Astronomers announced on Friday that they had discovered the closest known black hole, almost but not quite in time for Halloween. It’s a big deal, a yawning void ten times the size of the sun, orbiting as far away from its own star as the Earth does from ours.
But don’t worry: this black hole is 1,600 light-years away in the constellation Ophiuchus, while the next closest known black hole is about 3,000 light-years away in the constellation Monoceros. Aside from its proximity, what distinguishes this new black hole from the 20 or so others already identified in our Milky Way galaxy is that it isn’t doing anything — neither drawing the nearby star to its doom nor gravitationally consuming everything nearby. Instead, the black hole is dormant, a silent killer waiting for the space currents to feed it.
According to Einstein’s theory of general relativity, black holes are objects so dense that not even light can escape them. This makes them the most fascinating and violent phenomena in nature; when they feed, they can become the most brilliant objects in the universe, ripping and heating gas, dust, and even smaller stars to incandescence, spewing energy as they approach the gates of eternity.
Scientists aren’t sure where supermassive black holes, which are millions of billions of times more massive than the sun, come from. Smaller black holes are thought to form from massive stars that have collapsed after reaching the end of their thermonuclear lives. The Milky Way most likely contains millions of black holes. They are typically identified by the X-rays they emit as they strip gas from their companions in double-star systems.
But what about dormant holes, those that aren’t coughing up fire right now? For four years, Kareem El-Badry, an astrophysicist at the Harvard-Smithsonian Center for Astrophysics, has been looking for such hidden demons. He discovered this black hole by analysing data from the European Space Agency’s GAIA spacecraft, which has been tracking the positions, motions, and other properties of millions of stars in the Milky Way with extreme precision.
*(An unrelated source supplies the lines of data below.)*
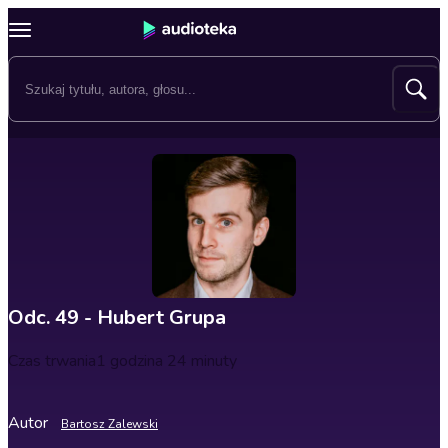
Odc. 49 - Hubert Grupa
Czas trwania
1 godzina 24 minuty
Autor
Bartosz Zalewski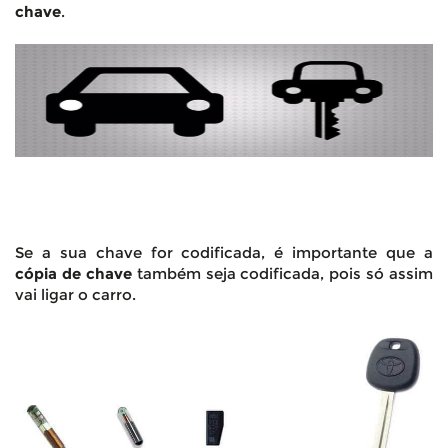
chave
.
Se a sua chave for codificada, é importante que a
cópia de chave
também seja codificada, pois só assim
vai ligar o carro.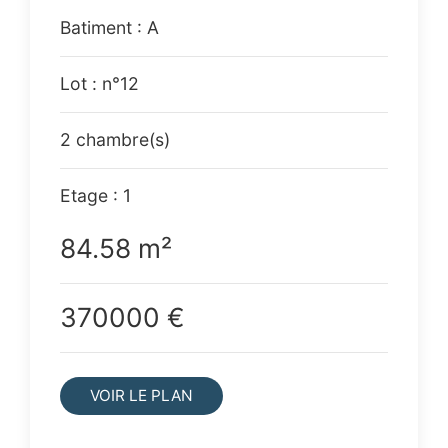
Batiment : A
Lot : n°12
2 chambre(s)
Etage : 1
84.58 m²
370000 €
VOIR LE PLAN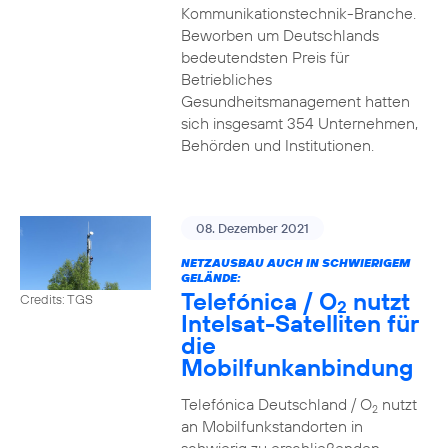
Kommunikationstechnik-Branche.
Beworben um Deutschlands
bedeutendsten Preis für
Betriebliches
Gesundheitsmanagement hatten
sich insgesamt 354 Unternehmen,
Behörden und Institutionen.
08. Dezember 2021
NETZAUSBAU AUCH IN SCHWIERIGEM
GELÄNDE:
Telefónica / O
nutzt
Credits: TGS
2
Intelsat-Satelliten für
die
Mobilfunkanbindung
Telefónica Deutschland / O
nutzt
2
an Mobilfunkstandorten in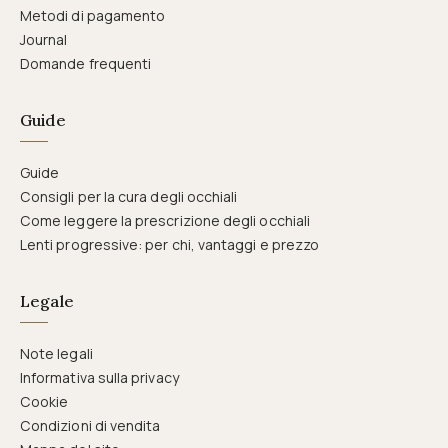
Metodi di pagamento
Journal
Domande frequenti
Guide
Guide
Consigli per la cura degli occhiali
Come leggere la prescrizione degli occhiali
Lenti progressive: per chi, vantaggi e prezzo
Legale
Note legali
Informativa sulla privacy
Cookie
Condizioni di vendita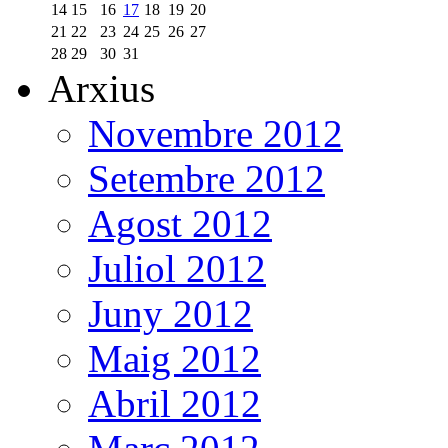
14
15
16
17
18
19
20
21
22
23
24
25
26
27
28
29
30
31
Arxius
Novembre 2012
Setembre 2012
Agost 2012
Juliol 2012
Juny 2012
Maig 2012
Abril 2012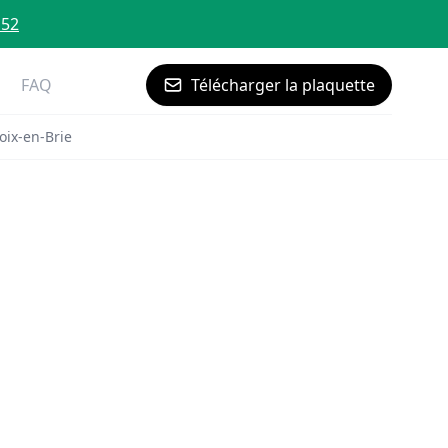
 52
FAQ
Télécharger la plaquette
oix-en-Brie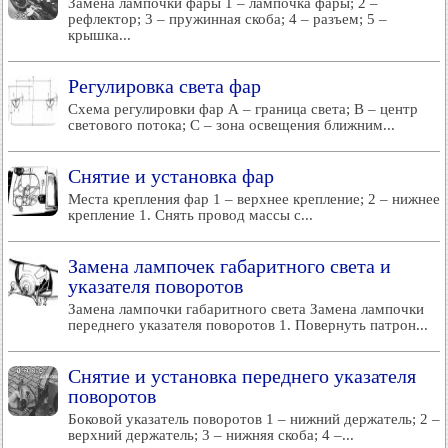
Замена лампочки фары 1 – лампочка фары; 2 –
рефлектор; 3 – пружинная скоба; 4 – разъем; 5 –
крышка...
Регулировка света фар
Схема регулировки фар А – граница света; В – центр
светового потока; С – зона освещения ближним...
Снятие и установка фар
Места крепления фар 1 – верхнее крепление; 2 – нижнее
крепление 1. Снять провод массы с...
Замена лампочек габаритного света и
указателя поворотов
Замена лампочки габаритного света Замена лампочки
переднего указателя поворотов 1. Повернуть патрон...
Снятие и установка переднего указателя
поворотов
Боковой указатель поворотов 1 – нижний держатель; 2 –
верхний держатель; 3 – нижняя скоба; 4 –...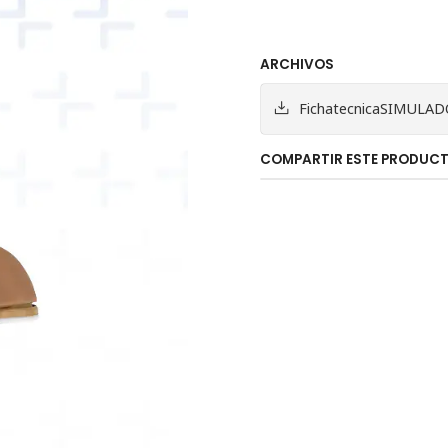
ARCHIVOS
FichatecnicaSIMULAD
COMPARTIR ESTE PRODUC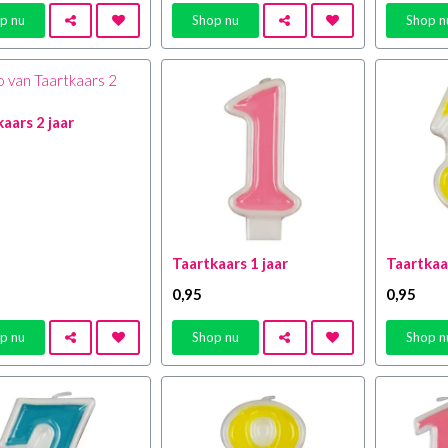
p nu
Shop nu
Shop n
aars 2 jaar
Taartkaars 1 jaar
Taartkaar
0
,95
0
,95
p nu
Shop nu
Shop n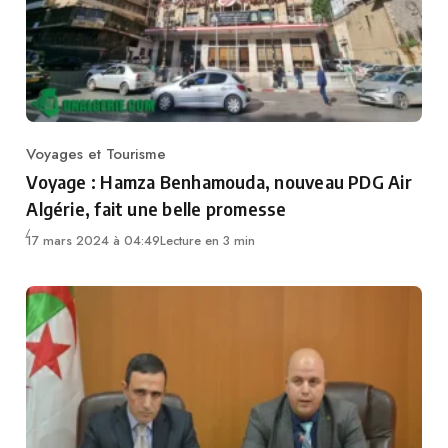
Voyages et Tourisme
Category
Voyage : Hamza Benhamouda, nouveau PDG Air
Algérie, fait une belle promesse
17 mars 2024 à 04:49
Lecture en 3 min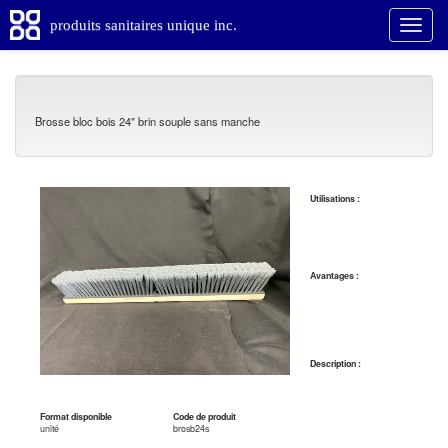
produits sanitaires unique inc.
Brosse bloc bois 24" brin souple sans manche
Utilisations :
Avantages :
Description :
Format disponible
Code de produit
unité
brosb24s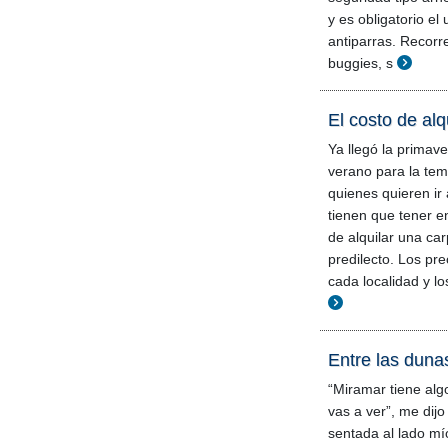
y es obligatorio el
antiparras. Recorr
buggies, s
El costo de alq
Ya llegó la primav
verano para la te
quienes quieren ir
tienen que tener en
de alquilar una ca
predilecto. Los pr
cada localidad y lo
Entre las duna
“Miramar tiene alg
vas a ver”, me dij
sentada al lado mío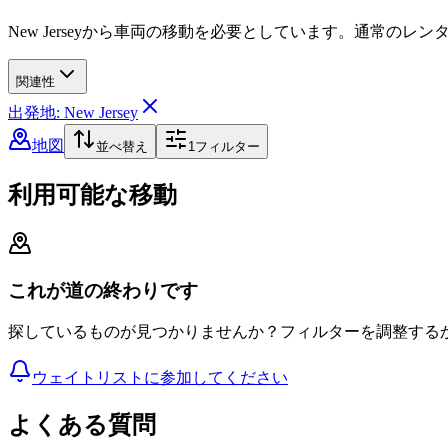
New Jerseyから車両の移動を必要としています。通常の
関連性
出発地: New Jersey
地図
並べ替え
1
フィルター
利用可能な移動
これが道の終わりです
探しているものが見つかりませんか？フィルターを調整する
ウェイトリストに参加してください
よくある質問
Dr. El-Badry and his colleagues discovered a star that was jittering strangely, as if under the gravitational influence of an invisible companion. To conduct additional research, the researchers rented the Gemini North telescope on Mauna Kea in Hawaii, which could measure the speed and period of the wobble and thus determine the relative masses of the objects involved. The method is similar to how astronomers analyse star wobbles to detect the presence of orbiting exoplanets — except this time the quarry was much larger.
Their findings and subsequent calculations supported the existence of a black hole of 10 solar masses surrounded by a star similar to our own. Gaia BH1 is the name they gave it.
“Take the solar system, put a black hole where the sun is, and the sun where the Earth is, and you get this system,” Dr. El-Badry explained in a news release issued by the National Optical and Infrared Laboratory, which operates the Gemini North Telescope.
“This is the nearest known black hole by a factor of three,” he and his co-authors wrote in a paper published on Wednesday in the Monthly Notices of the Royal Astronomical Society. Astronomers said the new discovery called into question their assumed understanding of how such binary star systems evolved. This black hole’s progenitor must have been a star with a mass of about 20 solar masses. According to current theories, the star’s death and subsequent black hole formation would have involved a supernova explosion and other processes that would have severely disrupted the system’s other, smaller star. So, why does the other star seem so ordinary?
“It raises many questions about how this binary system was formed, as well as how many of these dormant black holes there are out there,” Dr. El-Badry said in a news release.